Session 2: Fish biomanipulation as an environmental management tool


17. Several biomanipulation approaches are used in Europe:

(a) The traditional approach to biomanipulation by enhancement of predators and reduction of planktivorous and benthivorous fishes without participation of local stakeholders, and

(b) Advanced approaches:

(i) Biomanipulation considering water quality and the socio-economic demand of anglers and commercial fishermen;

(ii) Biomanipulation conducted mainly by means of the fishery.

18. The German Saidenbach water supply reservoir is an example of the classic approach. Lake trout (Salmo trutta f. lacustris) of less than 1 kg (15 - 20 ind./ha) was chosen as top predator in this reservoir as summer temperature rarely exceeds 20°C. However, because the proportion of fish in the diet during one summer was only 11 percent, the trout only consumed 2-3 percent of the roach and perch biomass.

19. Fish stocks are not always the cause of algal blooms. For example, during summer, the hyper-eutrophicated Salford Quays, a freshwater system in the north of England, used to be anoxic with frequent mass fish kills. The Quays were de-stratified using a mixing system and stocked with a variety of fish species. In this case, de-stratification was an effective tool against algal blooms. The introduction of fish has not been detrimental to water quality here.

20. A newer approach to biomanipulation includes the socio-economic interests of recreational and commercial fisheries. This involves stakeholder analysis. Based on a literature review of the key parameters, a step-by-step guideline for lake restoration by biomanipulation described, inter alia, as maximum thresholds for external P-load and internal P-concentrations, and the critical maximum fish biomass necessary for a significant reduction of phytoplankton. Successful biomanipulation can be better achieved by using the experience and the motivation of the recreational and commercial fishermen.

21. Specialized carp anglers can effectively reduce carp populations. A mail and internet survey found that experienced German carp anglers catch on average 332 kg per year. There was a positive correlation between catch and amount of bait used, effort and experience. The amount of bait used was high, about 215 kg of "boilies", cereals and other substances per angler year for ground baiting. This corresponds to a gross P-input of 1.018 kg P per angler year.
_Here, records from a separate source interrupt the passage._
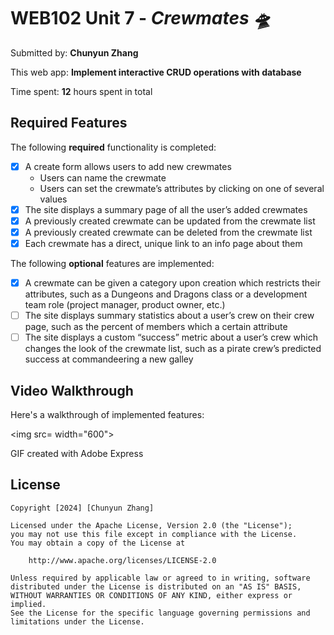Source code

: # WEB102 Unit 7 - *Crewmates 🛸*

Submitted by: **Chunyun Zhang**

This web app: **Implement interactive CRUD operations with database**

Time spent: **12** hours spent in total

## Required Features

The following **required** functionality is completed:

* [x] A create form allows users to add new crewmates
    - Users can name the crewmate
    - Users can set the crewmate’s attributes by clicking on one of several values
* [x] The site displays a summary page of all the user’s added crewmates
* [x] A previously created crewmate can be updated from the crewmate list
* [x] A previously created crewmate can be deleted from the crewmate list
* [x] Each crewmate has a direct, unique link to an info page about them

The following **optional** features are implemented:

* [x] A crewmate can be given a category upon creation which restricts their attributes, such as a Dungeons and Dragons class or a development team role (project manager, product owner, etc.)
* [ ] The site displays summary statistics about a user’s crew on their crew page, such as the percent of members which a certain attribute
* [ ] The site displays a custom “success” metric about a user’s crew which changes the look of the crewmate list, such as a pirate crew’s predicted success at commandeering a new galley

## Video Walkthrough

Here's a walkthrough of implemented features:

<img src= width="600">

GIF created with Adobe Express

## License

    Copyright [2024] [Chunyun Zhang]

    Licensed under the Apache License, Version 2.0 (the "License");
    you may not use this file except in compliance with the License.
    You may obtain a copy of the License at

        http://www.apache.org/licenses/LICENSE-2.0

    Unless required by applicable law or agreed to in writing, software
    distributed under the License is distributed on an "AS IS" BASIS,
    WITHOUT WARRANTIES OR CONDITIONS OF ANY KIND, either express or implied.
    See the License for the specific language governing permissions and
    limitations under the License.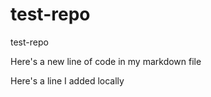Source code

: # test-repo
test-repo

Here's a new line of code in my markdown file

Here's a line I added locally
This gross input would become balanced at a harvest of 212 kg carp per year. This is an unrealistic figure where catch-and-release is practised, indicating that specialized carp angling may contribute to anthropogenic eutrophication, especially in smaller, nutrient poor water bodies at high angler densities. Specialized carp angling on the one hand may reduce carp biomass and improve water quality, while at the same time it may lower water quality through excessive ground-baiting.
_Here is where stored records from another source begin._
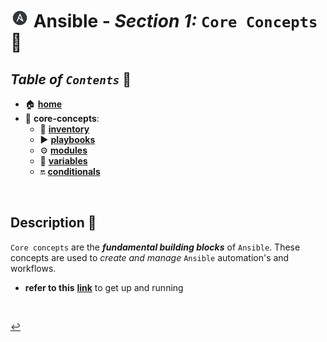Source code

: # <img src="../assets/img/ansible.png" width="30px"> **Ansible** - ***Section 1:*** `Core Concepts` 🧠
## ***Table*** *of* ***`Contents`*** 📜

* 🏠 [**home**](../README.md)
* 🧠 **core-concepts**:
    * 🧳 [**inventory**](inventory/README.md)
    * ▶️ [**playbooks**](playbooks/README.md)
    * ⚙️ [**modules**](modules/README.md)
    * 🔡 [**variables**](variables/README.md)
    * 🔛 [**conditionals**](conditionals/README.md)

<br />

## **Description** 👀

`Core concepts` are the ***fundamental building blocks*** of `Ansible`. These concepts are used to *create and manage* `Ansible` automation's and workflows.


* **refer to this** [**link**](../00-resources/README.md#helpful-content-) to get up and running

<br />

[↩️](../README.md)
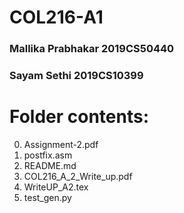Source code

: # COL216-A1
### Mallika Prabhakar 2019CS50440
### Sayam Sethi       2019CS10399

# Folder contents:
0. Assignment-2.pdf
1. postfix.asm
2. README.md
3. COL216_A_2_Write_up.pdf
4. WriteUP_A2.tex
5. test_gen.py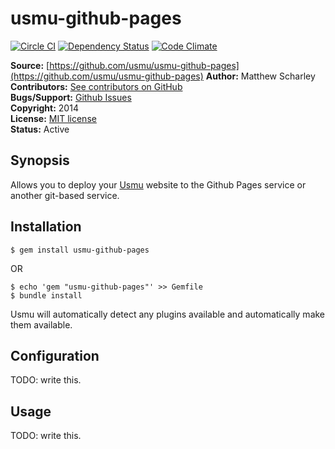 # usmu-github-pages

[![Circle CI](https://circleci.com/gh/usmu/usmu-github-pages/tree/master.svg?style=svg)](https://circleci.com/gh/usmu/usmu-github-pages/tree/master)
[![Dependency Status](https://gemnasium.com/usmu/usmu-github-pages.svg)](https://gemnasium.com/usmu/usmu-github-pages)
[![Code Climate](https://codeclimate.com/github/usmu/usmu-github-pages/badges/gpa.svg)](https://codeclimate.com/github/usmu/usmu-github-pages)

**Source:** [https://github.com/usmu/usmu-github-pages](https://github.com/usmu/usmu-github-pages)
**Author:** Matthew Scharley  
**Contributors:** [See contributors on GitHub][gh-contrib]  
**Bugs/Support:** [Github Issues][gh-issues]  
**Copyright:** 2014  
**License:** [MIT license][license]  
**Status:** Active

## Synopsis

Allows you to deploy your [Usmu][usmu] website to the Github Pages service or another git-based service.

## Installation

    $ gem install usmu-github-pages

OR

    $ echo 'gem "usmu-github-pages"' >> Gemfile
    $ bundle install

Usmu will automatically detect any plugins available and automatically make them available.

## Configuration

TODO: write this.

## Usage

TODO: write this.

  [gh-contrib]: https://github.com/usmu/usmu-github-pages/graphs/contributors
  [gh-issues]: https://github.com/usmu/usmu-github-pages/issues
  [license]: https://github.com/usmu/usmu-github-pages/blob/master/LICENSE.md
  [usmu]: https://github.com/usmu/usmu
22. In Denmark there are no substantial differences between lake fish management for biomanipulation and for the fishery. The fishery uses a whole set of fishing gears suitable for effective control of fish stocks, thereby assuring the integration of the fishermen in the biomanipulation process. This ensures that at least 80 percent of planktivorous fish biomass can be removed within one to two years. Furthermore, heavy stocking with pike fry (1 000 - 1 500 ind./ha) will help to reduce the numbers of 0+ cyprinids and, after 3 to 5 years, can significantly affect the reproductive potential of the cyprinids.


23. The classic approach using small brown trout at low stocking densities as a predator for deep and cool reservoirs does not seem to be effective for biomanipulation in central Europe. The influence of higher stocking densities and higher individual weight of trout on the proportion of fish consumed needs to be further investigated.
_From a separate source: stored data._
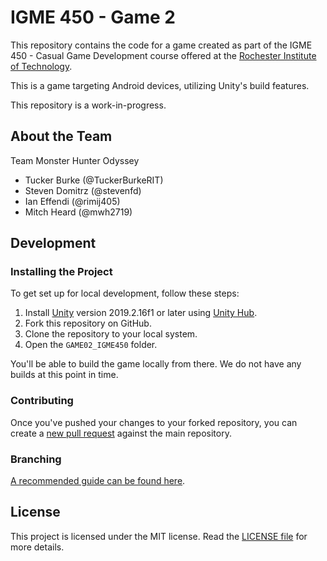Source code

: # IGME 450 - Game 2 #

This repository contains the code for a game created as part of the IGME 450 - Casual Game Development course offered at the [Rochester Institute of Technology](https://www.rit.edu/).

This is a game targeting Android devices, utilizing Unity's build features.

This repository is a work-in-progress.

## About the Team ##

Team Monster Hunter Odyssey

- Tucker Burke (@TuckerBurkeRIT)
- Steven Domitrz (@stevenfd)
- Ian Effendi (@rimij405)
- Mitch Heard (@mwh2719)

## Development ##

### Installing the Project ###

To get set up for local development, follow these steps:

1. Install [Unity](https://www.unity3d.com/) version 2019.2.16f1 or later using [Unity Hub](https://docs.unity3d.com/Manual/GettingStartedInstallingHub.html).
2. Fork this repository on GitHub.
3. Clone the repository to your local system.
4. Open the `GAME02_IGME450` folder.

You'll be able to build the game locally from there. We do not have any builds at this point in time.

### Contributing ###

Once you've pushed your changes to your forked repository, you can create a [new pull request](https://github.com/rimij405/igme450-prototype-2/compare) against the main repository.

### Branching ###

[A recommended guide can be found here](https://gist.github.com/rimij405/ba15798fb4b655210ec6ca109490537d).

## License ##

This project is licensed under the MIT license. Read the [LICENSE file](./LICENSE) for more details.
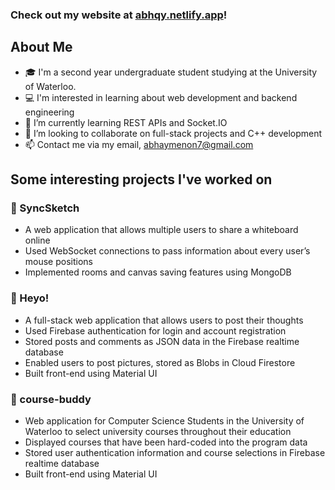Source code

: ### Check out my website at [abhqy.netlify.app](https://abhqy.netlify.app)!

## About Me
- 🎓 I'm a second year undergraduate student studying at the University of Waterloo.
- 💻 I'm interested in learning about web development and backend engineering
- 🌱 I’m currently learning REST APIs and Socket.IO
- 👯 I’m looking to collaborate on full-stack projects and C++ development
- 📫 Contact me via my email, abhaymenon7@gmail.com

## Some interesting projects I've worked on

### 🎨 SyncSketch
  - A web application that allows multiple users to share a whiteboard online
  - Used WebSocket connections to pass information about every user’s mouse positions
  - Implemented rooms and canvas saving features using MongoDB

### 👋 Heyo!
  - A full-stack web application that allows users to post their thoughts
  - Used Firebase authentication for login and account registration
  - Stored posts and comments as JSON data in the Firebase realtime database
  - Enabled users to post pictures, stored as Blobs in Cloud Firestore
  - Built front-end using Material UI

### 🏫 course-buddy
  - Web application for Computer Science Students in the University of Waterloo to select university courses throughout their education
  - Displayed courses that have been hard-coded into the program data
  - Stored user authentication information and course selections in Firebase realtime database
  - Built front-end using Material UI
24. The example of Salford Quays showed that fish stocks are not always the cause of algal blooms. Whether or not there are mechanisms for effective phosphorous fixing in the sediment, such as high iron content, should be taken into account in planning a biomanipulation project. In such cases, aeration and de-stratification may be more suitable than fish stock manipulation.

25. The proposed step-by-step guideline for lake restoration by biomanipulation is a valuable attempt at reconciling fisheries and water quality management by integrating all stakeholders interests. It provides advice for the use of biomanipulation as a regular tool in water quality management. It has to be tested in practice, and the technological parameters have to be completed. The power of the approach lies in the integration of traditional fisheries management measures such as stocking of piscivorous fish with ecosystem-based management. The continuity of interventions is paramount for the long-term success of biomanipulation programmes.

26. The inclusion of experienced carp anglers in biomanipulation projects can be recommended in cases where dense carp stocks lead to a resurgence of eutrophication. Catch and release should be avoided in biomanipulation projects.

27. Data on the amount of baiting should be included in further projects. Bait seems to be a substantial P-source in some cases but more experienced anglers increase their catch without increasing the amount of ground-bait used. Further investigations on P-reduced baits are necessary. Furthermore, specific management guidelines for ground- and pre-baiting are needed because ground-baiting is generally common among coarse fish anglers.

28. The long-term inclusion of fishermen seems to be necessary for the success of biomanipulation projects that depend on continuous fishing pressure and should be adopted especially in countries with significant commercial fisheries such as Poland, eastern Germany and other east European States.